When you transcribe the data below, reproduce every line exactly and leave each picture out.

> [Supplied information]
^^^^^^^^

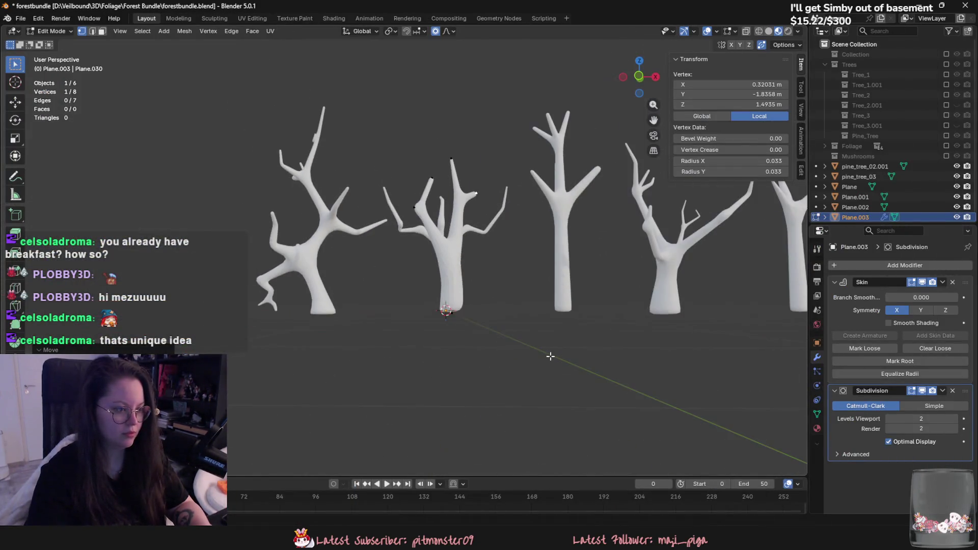
Step: Select the middle tree's tip vertex, extrude a new vertex and thicken its skin radius
middle_drag(551, 357, 512, 413)
click(396, 349)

^^^^^^^^

> [Expected answer]
Step: Select the middle tree's tip vertex, extrude a new vertex and thicken its skin radius
middle_drag(551, 357, 512, 413)
click(396, 349)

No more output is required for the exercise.